** START Data for processing **
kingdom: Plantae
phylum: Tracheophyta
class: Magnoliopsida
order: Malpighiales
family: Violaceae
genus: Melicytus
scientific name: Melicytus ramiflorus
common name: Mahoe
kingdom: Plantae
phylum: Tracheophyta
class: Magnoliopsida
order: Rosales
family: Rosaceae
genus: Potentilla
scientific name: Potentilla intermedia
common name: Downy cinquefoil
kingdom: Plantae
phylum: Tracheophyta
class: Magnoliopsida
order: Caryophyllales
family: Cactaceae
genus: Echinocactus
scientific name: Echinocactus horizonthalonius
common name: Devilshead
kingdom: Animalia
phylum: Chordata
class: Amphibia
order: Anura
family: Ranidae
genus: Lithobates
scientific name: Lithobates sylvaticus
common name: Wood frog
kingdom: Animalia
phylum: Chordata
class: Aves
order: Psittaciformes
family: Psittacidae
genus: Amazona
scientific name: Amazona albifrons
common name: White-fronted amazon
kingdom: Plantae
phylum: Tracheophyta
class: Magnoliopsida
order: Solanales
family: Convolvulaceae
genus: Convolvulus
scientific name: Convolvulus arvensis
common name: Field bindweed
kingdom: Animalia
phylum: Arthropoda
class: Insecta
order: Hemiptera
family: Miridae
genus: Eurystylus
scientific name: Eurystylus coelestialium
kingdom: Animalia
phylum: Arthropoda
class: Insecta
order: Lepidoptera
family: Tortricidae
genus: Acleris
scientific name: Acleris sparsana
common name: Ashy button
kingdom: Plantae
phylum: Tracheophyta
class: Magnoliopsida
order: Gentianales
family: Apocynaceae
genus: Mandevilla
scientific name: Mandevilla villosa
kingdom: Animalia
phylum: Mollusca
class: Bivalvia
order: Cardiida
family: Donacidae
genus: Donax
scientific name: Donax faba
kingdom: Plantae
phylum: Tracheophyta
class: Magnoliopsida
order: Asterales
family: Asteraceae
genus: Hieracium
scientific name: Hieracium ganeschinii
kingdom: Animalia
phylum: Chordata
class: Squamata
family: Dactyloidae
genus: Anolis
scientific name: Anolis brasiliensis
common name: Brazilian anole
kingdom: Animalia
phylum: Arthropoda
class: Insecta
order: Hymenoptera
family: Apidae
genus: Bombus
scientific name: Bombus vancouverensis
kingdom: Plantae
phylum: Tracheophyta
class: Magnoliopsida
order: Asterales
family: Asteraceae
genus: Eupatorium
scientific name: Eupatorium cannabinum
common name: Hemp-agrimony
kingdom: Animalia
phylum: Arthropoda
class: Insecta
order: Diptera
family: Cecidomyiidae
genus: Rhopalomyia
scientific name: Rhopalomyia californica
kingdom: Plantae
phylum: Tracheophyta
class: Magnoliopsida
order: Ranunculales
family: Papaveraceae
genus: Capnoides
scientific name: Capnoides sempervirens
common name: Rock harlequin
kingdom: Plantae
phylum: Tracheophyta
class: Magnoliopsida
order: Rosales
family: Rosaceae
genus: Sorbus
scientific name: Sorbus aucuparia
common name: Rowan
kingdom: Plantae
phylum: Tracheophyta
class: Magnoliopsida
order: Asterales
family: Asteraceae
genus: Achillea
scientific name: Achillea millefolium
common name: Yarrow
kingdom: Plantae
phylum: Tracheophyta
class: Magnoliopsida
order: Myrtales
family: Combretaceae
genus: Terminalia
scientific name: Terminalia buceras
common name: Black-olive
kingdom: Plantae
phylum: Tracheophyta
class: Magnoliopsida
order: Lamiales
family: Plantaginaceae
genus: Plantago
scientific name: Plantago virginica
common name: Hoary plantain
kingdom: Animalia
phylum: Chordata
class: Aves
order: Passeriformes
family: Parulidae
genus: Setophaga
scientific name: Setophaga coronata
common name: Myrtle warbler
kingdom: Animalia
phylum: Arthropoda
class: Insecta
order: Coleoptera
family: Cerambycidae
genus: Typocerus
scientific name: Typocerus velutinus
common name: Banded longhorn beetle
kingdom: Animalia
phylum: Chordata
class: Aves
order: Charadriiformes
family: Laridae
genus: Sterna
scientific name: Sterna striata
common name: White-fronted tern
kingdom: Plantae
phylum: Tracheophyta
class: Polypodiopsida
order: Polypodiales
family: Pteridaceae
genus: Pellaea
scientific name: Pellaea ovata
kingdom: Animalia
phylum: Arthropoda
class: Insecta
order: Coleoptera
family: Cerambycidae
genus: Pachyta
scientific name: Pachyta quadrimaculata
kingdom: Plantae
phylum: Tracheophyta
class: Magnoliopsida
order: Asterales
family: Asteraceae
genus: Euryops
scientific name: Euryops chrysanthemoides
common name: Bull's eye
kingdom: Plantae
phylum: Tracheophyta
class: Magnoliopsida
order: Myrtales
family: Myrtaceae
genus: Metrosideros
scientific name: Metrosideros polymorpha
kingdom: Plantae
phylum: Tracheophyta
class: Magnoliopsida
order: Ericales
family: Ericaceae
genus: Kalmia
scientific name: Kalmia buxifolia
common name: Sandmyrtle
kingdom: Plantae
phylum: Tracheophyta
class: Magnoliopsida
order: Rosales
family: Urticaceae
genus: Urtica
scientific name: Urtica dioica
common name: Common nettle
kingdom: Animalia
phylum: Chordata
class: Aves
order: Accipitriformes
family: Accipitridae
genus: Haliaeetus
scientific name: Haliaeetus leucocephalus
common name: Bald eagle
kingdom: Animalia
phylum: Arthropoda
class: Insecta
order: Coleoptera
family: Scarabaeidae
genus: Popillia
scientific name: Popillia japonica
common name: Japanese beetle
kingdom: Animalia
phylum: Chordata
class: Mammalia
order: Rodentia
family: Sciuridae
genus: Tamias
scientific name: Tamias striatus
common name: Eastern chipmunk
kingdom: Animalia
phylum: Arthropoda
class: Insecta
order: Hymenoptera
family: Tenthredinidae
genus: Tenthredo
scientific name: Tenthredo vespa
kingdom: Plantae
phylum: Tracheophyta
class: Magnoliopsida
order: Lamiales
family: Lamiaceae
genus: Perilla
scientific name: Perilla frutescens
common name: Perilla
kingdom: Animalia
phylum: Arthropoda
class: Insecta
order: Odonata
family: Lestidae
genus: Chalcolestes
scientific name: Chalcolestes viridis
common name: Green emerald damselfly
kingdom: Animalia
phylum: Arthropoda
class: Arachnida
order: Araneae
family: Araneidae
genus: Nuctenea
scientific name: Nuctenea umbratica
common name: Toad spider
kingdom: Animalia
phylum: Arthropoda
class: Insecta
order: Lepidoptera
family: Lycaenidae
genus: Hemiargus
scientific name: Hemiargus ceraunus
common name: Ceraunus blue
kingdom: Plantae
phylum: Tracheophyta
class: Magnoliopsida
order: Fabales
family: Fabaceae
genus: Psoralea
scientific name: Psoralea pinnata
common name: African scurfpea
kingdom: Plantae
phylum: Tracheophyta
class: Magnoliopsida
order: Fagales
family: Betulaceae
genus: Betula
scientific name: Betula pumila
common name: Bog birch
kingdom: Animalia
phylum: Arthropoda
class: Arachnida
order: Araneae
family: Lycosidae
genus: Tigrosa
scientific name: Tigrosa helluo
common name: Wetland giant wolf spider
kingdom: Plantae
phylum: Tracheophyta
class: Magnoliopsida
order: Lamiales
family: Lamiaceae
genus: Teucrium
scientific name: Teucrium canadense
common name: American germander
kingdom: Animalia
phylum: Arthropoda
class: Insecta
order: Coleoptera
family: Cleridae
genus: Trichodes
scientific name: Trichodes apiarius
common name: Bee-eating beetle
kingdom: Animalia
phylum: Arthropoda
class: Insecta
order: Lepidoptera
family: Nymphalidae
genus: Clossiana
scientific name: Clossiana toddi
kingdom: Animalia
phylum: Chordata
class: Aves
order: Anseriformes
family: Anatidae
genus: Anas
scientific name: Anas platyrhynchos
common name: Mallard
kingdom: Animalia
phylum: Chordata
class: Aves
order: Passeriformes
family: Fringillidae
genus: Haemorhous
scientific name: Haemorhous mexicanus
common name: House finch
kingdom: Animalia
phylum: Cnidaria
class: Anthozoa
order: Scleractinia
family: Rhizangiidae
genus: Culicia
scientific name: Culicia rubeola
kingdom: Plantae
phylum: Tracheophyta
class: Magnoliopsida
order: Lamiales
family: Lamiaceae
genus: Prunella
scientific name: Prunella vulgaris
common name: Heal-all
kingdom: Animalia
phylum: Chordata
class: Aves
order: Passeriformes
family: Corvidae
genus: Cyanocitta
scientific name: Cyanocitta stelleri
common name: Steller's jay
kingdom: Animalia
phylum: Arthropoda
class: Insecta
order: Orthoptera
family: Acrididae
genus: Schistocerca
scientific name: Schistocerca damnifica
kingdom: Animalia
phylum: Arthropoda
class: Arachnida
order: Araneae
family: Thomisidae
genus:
** END Data for processing **
Could you quote everything in the material from the line containing "genus: Pachyta" down to the line containing "genus: Haliaeetus", including both of those lines and reproducing each one word for word?

• _The reply_
genus: Pachyta
scientific name: Pachyta quadrimaculata
kingdom: Plantae
phylum: Tracheophyta
class: Magnoliopsida
order: Asterales
family: Asteraceae
genus: Euryops
scientific name: Euryops chrysanthemoides
common name: Bull's eye
kingdom: Plantae
phylum: Tracheophyta
class: Magnoliopsida
order: Myrtales
family: Myrtaceae
genus: Metrosideros
scientific name: Metrosideros polymorpha
kingdom: Plantae
phylum: Tracheophyta
class: Magnoliopsida
order: Ericales
family: Ericaceae
genus: Kalmia
scientific name: Kalmia buxifolia
common name: Sandmyrtle
kingdom: Plantae
phylum: Tracheophyta
class: Magnoliopsida
order: Rosales
family: Urticaceae
genus: Urtica
scientific name: Urtica dioica
common name: Common nettle
kingdom: Animalia
phylum: Chordata
class: Aves
order: Accipitriformes
family: Accipitridae
genus: Haliaeetus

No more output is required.